Keesokan harinya, Rama masih merasa tidak enak atas apa yang ia lakukan pada Sinta kemarin. Setiap saat ia hanya memikirkan Sinta. Ali yang melihat Rama melamun dari tadi memegang tangannya.

"Ada apa?" Rama menggeleng.

"Oh ya pak, bagaimana pendapatmu tentang model ini?'' tanya pak Farhan sambil menunjukkan gambar pakaian di depan layar komputer.

"Sangat bagus. Aku yakin, pakaian yang kita desain ini akan laku keras di pasaran," ujar Rama.

"Emmm, bagaimana jika kita lanjutkan rapat ini besok? Hari ini aku merasa kurang sehat," lanjutnya. Semua mengangguk.

"Baik pak." Rama tersenyum. Ia lalu pergi dari ruangan dan hendak pulang.

Di tengah jalan, Rama melihat ada seorang penjual bunga. Ia berniat memberikan Sinta bunga mawar yang berwarna-warni untuk Sinta. Rama tersenyum memandangi bunga tersebut.

"Aku yakin, Sinta pasti akan senang dan memaafkan ku," gumam Rama. Ia masuk ke dalam mobil dan melanjutkan perjalanannya.

Sesampainya di rumah, Rama pergi menemui Sinta dengan berlari.

"Hai Sinta. Aku ingin minta maaf padamu," ucap Rama. Sinta tersenyum.

"Tidak masalah, oh ya apa yang kau sembunyikan?" tanya Sinta berusaha melihat bunga yang ada dibalik Rama. Rama menggeleng.

"Tidak ada, aku hanya ingin memberimu kejutan."

"Apa?" Rama mengeluarkan bunga mawar yang sembunyikan tadi dan memberikan bunga tersebut pada Sinta.

"Terimakasih," ucap Sinta sambil memegang bunga tersebut dan tersenyum.

Rama tersenyum.

"Dengan senang hati."

Malam hari, keluarga sedang makan bersama.

Sinta mengotak-atik makanannya dengan sendok, raut wajahnya terlihat lesu. Rama yang melihat hal itu pun menegur Sinta.

"Apa yang kau lakukan? Ayo makan dengan benar. Jangan seperti anak kecil!'' tegur Rama. Sinta hanya diam.

"Dengar, jika kau tidak mau makan, mama aku akan menyuapimu," lanjutnya. Sinta hanya diam dan memutar matanya malas. Ia terpaksa memakan galantin tersebut menggunakan garpu.

Tiba-tiba Sinta merasa mual dan pergi ke kamar mandi.

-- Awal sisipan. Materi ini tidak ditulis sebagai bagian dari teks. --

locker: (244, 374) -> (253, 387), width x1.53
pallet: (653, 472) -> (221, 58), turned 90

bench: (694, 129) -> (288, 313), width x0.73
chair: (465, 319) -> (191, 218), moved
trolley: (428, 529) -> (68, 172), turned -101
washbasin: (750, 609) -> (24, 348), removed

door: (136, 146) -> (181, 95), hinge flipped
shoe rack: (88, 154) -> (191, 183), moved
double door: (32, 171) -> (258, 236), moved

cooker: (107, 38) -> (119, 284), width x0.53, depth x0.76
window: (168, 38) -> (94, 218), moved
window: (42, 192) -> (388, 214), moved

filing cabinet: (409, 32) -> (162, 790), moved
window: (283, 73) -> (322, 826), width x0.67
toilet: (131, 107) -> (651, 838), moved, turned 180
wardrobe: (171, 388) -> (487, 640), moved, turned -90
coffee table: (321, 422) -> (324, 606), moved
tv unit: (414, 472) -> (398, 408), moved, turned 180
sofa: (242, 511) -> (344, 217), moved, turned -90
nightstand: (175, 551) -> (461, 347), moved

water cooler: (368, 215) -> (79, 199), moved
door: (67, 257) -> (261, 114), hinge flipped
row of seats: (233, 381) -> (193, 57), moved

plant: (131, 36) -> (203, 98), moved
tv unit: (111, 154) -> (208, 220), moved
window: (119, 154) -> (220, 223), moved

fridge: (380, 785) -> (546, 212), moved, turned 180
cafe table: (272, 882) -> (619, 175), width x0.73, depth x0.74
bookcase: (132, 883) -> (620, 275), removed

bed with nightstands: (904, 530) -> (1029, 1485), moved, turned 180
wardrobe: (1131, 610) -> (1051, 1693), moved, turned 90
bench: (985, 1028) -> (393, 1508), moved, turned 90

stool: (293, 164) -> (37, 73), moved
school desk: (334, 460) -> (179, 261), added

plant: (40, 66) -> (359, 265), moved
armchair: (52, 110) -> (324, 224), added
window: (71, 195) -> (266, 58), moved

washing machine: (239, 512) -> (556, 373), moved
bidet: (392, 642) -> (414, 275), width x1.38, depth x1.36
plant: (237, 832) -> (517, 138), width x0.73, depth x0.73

Setelah itu, Farah menghampiri Sinta.

"Nak, apa kau sakit?"

"Aku tidak tahu ibu. Padahal kemarin aku begitu sehat, tapi mendaak badan ku jadi lemas dan terasa mual," jawab Sinta memegang Sinta memegang dahinya.

''Apa? Bagaimana kalau kita pergi ke dokter untuk memeriksa dirimu?" usul Rama. Sinta menatap Rama.

"Tidak perlu. Lagi pula ini hanya masuk angin, nantikan sembuh sendiri. Kau tidak usah cemas." Rama menggeleng.

"Tidak kau harus diperiksa. Bagaimana jika sakit mu bertambah. Kan kita juga yang repot," bantah Rama. Rangga melihat Rama dan menegurnya. "Kau ini bicara apa? Dia tidak pernah merepotkan ku, aku senang merawatnya." Rama memutar bola matanya dengan malas.

"Baiklah, aku mau diperiksa," sahut Sinta. Rama tersenyum.

"Nah, begitu dong!"

Seluruh keluarga pergi ke rumah sakit untuk memeriksakan kesehatan Sinta. Beberapa saat kemudian, seorang pria dengan pakaian khas dokter datang menghampiri Rama. Dia adalah dokter Salim yang merupakan teman Rangga sewaktu kuliah dulu. Dokter mengatakan kalau keluarga harus tetap menunggu di luar selama ia masih memeriksa Sinta. Semua mengangguk.

10 menit kemudian...

Dokter dan Sinta keluar dari ruangan. Rama menghampiri dokter Salim dan bertanya,"bagaimana keadaan istri saya, Dok? Apa ia baik-baik saja?" Pak dokter tersenyum.

"Selamat ya pak, anda akan menjadi seorang ayah. Istri anda hamil." Semua yang mendengar perkataan dokter tadi terkejut merasa bahagia dan tersenyum begitupula dengan Rama dan Sinta.

"Alhamdulillah, terimakasih ya Allah," ucap Rama bersyukur. Sinta tersenyum.

"Terimakasih, Dok."

"Sama-sama. Oh ya, mulai sekarang istri anda tidak boleh kelelahan apalagi stres karena itu bisa menganggu kesehatannya dan juga kesehatan bayi yang ada di dalam kandungannya..." Dokter menjelaskan.

"Kau tenang saja Dok, aku pasti akan merawat istriku dengan baik," jawab Rama.

"Ya, kami akan merawatnya dengan senang hati," timpal Rangga. Dokter hanya diam sambil tersenyum.

''Kalau begitu, kami pamit dulu. Assalamualaikum."

"Waalaikumusallam."

"Keluarga merasa bahagia ketika tahu Sinta hamil, terutama Rama dan Sinta. Mereka selalu merawat Sinta dengan baik dan kasih sayang.